Session 3 - Quantitative Methods Flashcards
Covariance
Statistical measure of the degree to which 2 variables move together. Infinite range.
= [(X - mean of X)(Y - mean of Y)] / n - 1
Correlation Coefficient
A measure of the strength of the linear relationship (correlation) between 2 variables. Range of -1 to 1.
= (covariance of X and Y) / [(sample SD of X)(sample SD of Y)]
T-test
Used to determine if a correlation coefficient, r, is statistically significant.
= r√(n- 2) / √(1-r²)
Slope Coefficient
the change in the dependent variable for a 1 unit change in the independent variable.
= covariance / variance
Sum of Squared Errors (SSE)
The sum of the squared vertical distances between the estimated and actual Y-values.
Standard Error of Estimate (SEE)
Gauges the fit of the regression line. Smaller error = better fit.
= √(SSE/n-2)
Regression Sum of Squares (RSS)
Measures the variation in the dependent variable that is explained by the independent variable.
It is the sum of the squared vertical distances between the actual Y-values and the predicted Y-values.
Total Sum of Squares (SST)
Measures the total variation in the dependent variable.

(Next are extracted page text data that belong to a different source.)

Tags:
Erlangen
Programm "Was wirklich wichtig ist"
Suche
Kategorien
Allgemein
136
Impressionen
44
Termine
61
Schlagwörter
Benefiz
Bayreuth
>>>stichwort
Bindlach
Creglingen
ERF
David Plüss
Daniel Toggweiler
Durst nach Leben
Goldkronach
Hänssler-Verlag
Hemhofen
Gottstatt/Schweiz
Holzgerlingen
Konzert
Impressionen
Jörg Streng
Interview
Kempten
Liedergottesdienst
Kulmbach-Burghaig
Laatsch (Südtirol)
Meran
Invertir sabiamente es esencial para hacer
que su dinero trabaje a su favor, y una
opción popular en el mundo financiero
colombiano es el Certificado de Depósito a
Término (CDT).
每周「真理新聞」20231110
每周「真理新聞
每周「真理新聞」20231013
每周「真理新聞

It is equal to the sum of the squared differences between the actual Y-values and the mean of Y.
Coefficient of Determination (R²)
The % of the total variation in the dependent variable explained by the independent variable.
= RSS/SST
= (SST - SSE)/SST
Total Variation (ANOVA)
= Explained variation (RSS) + Unexplained variation (SSE)
F-statistic
Assesses how well a set of independent variables, as a group, explains the variation in the dependent variable.
= (RSS/k) / (SSE/n-k-1)
where k = # of independent variables
P-value
The smallest level of significance for which the null hypothesis can be rejected.

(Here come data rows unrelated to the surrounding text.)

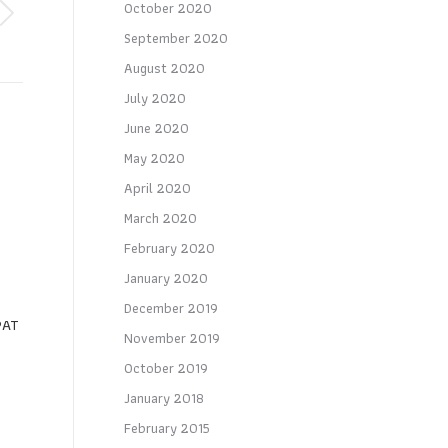
October 2020
September 2020
August 2020
July 2020
June 2020
May 2020
April 2020
+
March 2020
February 2020
January 2020
December 2019
PAT
November 2019
October 2019
January 2018
February 2015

An alternative method of doing hypothesis testing of the coefficients is to compare the p-value to the significance level.

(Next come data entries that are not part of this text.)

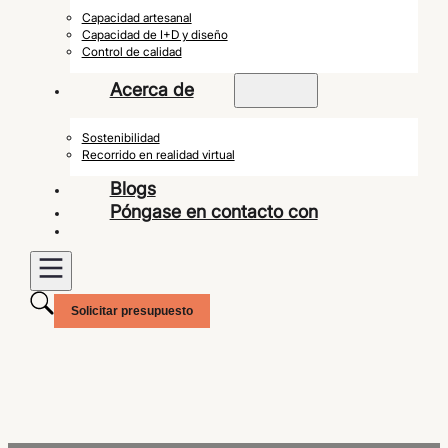
Capacidad artesanal
Capacidad de I+D y diseño
Control de calidad
Acerca de
Sostenibilidad
Recorrido en realidad virtual
Blogs
Póngase en contacto con
Solicitar presupuesto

If p-value is less than the significance level, the null hypothesis can be rejected.
Confidence Interval
Estimated regression coefficient +/- (critical t-value)(coefficient standard error)
Adjusted R²
Overcomes the problem of overestimating the impact of additional variables on the explanatory power of a regression model.
Dummy Variables
Independent variables that are binary in nature. They are often used to quantify the impact of qualitative events. They are assigned a value of 0 or 1.